[RECORD SET — start]
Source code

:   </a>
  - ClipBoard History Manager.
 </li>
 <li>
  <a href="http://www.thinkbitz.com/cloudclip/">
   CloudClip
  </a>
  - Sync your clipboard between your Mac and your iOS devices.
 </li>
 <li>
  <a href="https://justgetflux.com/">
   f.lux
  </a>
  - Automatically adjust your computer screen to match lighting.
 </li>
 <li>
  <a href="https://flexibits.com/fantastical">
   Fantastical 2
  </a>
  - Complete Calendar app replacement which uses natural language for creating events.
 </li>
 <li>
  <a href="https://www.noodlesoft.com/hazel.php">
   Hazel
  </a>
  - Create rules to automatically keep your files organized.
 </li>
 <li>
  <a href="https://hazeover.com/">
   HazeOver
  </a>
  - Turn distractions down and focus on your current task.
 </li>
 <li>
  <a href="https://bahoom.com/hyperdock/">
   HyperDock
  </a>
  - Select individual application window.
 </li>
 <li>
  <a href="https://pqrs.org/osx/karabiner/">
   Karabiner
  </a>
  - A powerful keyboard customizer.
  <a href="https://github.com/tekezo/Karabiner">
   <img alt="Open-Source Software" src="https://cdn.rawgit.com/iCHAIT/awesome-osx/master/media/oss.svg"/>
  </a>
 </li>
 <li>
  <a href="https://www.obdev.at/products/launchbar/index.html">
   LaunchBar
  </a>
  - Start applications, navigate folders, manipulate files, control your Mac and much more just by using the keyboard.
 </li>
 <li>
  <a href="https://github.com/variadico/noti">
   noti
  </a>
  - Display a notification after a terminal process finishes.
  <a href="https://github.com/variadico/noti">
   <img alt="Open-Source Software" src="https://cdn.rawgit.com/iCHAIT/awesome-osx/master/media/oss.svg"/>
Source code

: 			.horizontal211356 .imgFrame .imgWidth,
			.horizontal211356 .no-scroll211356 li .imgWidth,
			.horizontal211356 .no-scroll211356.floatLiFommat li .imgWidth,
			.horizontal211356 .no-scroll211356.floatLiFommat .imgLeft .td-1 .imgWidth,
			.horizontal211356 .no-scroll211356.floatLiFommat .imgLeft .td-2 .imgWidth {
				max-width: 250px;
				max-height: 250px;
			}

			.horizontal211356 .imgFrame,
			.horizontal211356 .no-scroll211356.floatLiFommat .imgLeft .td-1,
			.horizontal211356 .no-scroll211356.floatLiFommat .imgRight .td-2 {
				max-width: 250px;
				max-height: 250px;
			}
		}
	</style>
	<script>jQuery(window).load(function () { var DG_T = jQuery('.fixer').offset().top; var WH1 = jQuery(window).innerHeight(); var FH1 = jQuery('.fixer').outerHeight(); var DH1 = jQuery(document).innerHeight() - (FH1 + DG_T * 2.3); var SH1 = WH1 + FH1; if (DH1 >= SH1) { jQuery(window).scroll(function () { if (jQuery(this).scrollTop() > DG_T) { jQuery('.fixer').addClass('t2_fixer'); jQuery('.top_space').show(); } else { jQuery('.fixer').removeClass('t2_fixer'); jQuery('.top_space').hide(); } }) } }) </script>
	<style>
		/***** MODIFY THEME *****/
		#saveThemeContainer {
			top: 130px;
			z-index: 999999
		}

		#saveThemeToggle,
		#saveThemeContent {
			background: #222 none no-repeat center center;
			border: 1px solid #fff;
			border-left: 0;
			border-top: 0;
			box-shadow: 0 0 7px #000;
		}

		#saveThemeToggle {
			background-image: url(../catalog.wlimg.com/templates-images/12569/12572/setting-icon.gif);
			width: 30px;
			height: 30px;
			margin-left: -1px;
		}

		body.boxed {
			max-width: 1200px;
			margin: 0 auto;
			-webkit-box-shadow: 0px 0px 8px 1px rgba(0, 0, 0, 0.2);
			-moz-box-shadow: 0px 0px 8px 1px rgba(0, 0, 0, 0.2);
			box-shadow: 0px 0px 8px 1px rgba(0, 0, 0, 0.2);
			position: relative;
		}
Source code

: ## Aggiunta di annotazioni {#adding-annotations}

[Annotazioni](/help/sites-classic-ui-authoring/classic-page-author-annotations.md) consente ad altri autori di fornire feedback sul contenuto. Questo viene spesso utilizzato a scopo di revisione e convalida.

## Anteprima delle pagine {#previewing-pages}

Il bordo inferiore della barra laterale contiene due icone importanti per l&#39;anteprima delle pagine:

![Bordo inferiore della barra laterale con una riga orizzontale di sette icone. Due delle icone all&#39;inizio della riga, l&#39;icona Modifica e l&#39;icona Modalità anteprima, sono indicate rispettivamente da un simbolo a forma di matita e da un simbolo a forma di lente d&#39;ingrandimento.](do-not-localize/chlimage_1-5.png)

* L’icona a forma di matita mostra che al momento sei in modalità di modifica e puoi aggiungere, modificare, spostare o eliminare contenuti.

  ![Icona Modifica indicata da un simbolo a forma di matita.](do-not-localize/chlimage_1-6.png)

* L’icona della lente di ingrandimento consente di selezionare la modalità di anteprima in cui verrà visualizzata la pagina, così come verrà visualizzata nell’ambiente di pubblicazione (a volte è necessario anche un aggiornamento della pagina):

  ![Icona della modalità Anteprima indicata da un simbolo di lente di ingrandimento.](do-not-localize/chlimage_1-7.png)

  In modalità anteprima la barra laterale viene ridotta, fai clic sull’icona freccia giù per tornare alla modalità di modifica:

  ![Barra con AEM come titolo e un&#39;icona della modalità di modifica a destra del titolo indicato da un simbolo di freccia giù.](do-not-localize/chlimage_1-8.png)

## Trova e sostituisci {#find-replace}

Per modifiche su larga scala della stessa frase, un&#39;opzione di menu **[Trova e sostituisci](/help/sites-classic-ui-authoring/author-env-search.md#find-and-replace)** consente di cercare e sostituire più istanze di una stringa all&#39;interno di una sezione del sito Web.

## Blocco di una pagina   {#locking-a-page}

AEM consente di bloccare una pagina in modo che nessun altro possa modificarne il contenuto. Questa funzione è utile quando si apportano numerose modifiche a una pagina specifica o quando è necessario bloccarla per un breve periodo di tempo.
[RECORD SET — finish]
Look above for the line holding "-moz-box-shadow: 0px 0px" and the line holding "## Trova e sostituisci", then output exactly those two lines and every line between them, nothing more.

			-moz-box-shadow: 0px 0px 8px 1px rgba(0, 0, 0, 0.2);
			box-shadow: 0px 0px 8px 1px rgba(0, 0, 0, 0.2);
			position: relative;
		}
Source code

: ## Aggiunta di annotazioni {#adding-annotations}

[Annotazioni](/help/sites-classic-ui-authoring/classic-page-author-annotations.md) consente ad altri autori di fornire feedback sul contenuto. Questo viene spesso utilizzato a scopo di revisione e convalida.

## Anteprima delle pagine {#previewing-pages}

Il bordo inferiore della barra laterale contiene due icone importanti per l&#39;anteprima delle pagine:

![Bordo inferiore della barra laterale con una riga orizzontale di sette icone. Due delle icone all&#39;inizio della riga, l&#39;icona Modifica e l&#39;icona Modalità anteprima, sono indicate rispettivamente da un simbolo a forma di matita e da un simbolo a forma di lente d&#39;ingrandimento.](do-not-localize/chlimage_1-5.png)

* L’icona a forma di matita mostra che al momento sei in modalità di modifica e puoi aggiungere, modificare, spostare o eliminare contenuti.

  ![Icona Modifica indicata da un simbolo a forma di matita.](do-not-localize/chlimage_1-6.png)

* L’icona della lente di ingrandimento consente di selezionare la modalità di anteprima in cui verrà visualizzata la pagina, così come verrà visualizzata nell’ambiente di pubblicazione (a volte è necessario anche un aggiornamento della pagina):

  ![Icona della modalità Anteprima indicata da un simbolo di lente di ingrandimento.](do-not-localize/chlimage_1-7.png)

  In modalità anteprima la barra laterale viene ridotta, fai clic sull’icona freccia giù per tornare alla modalità di modifica:

  ![Barra con AEM come titolo e un&#39;icona della modalità di modifica a destra del titolo indicato da un simbolo di freccia giù.](do-not-localize/chlimage_1-8.png)

## Trova e sostituisci {#find-replace}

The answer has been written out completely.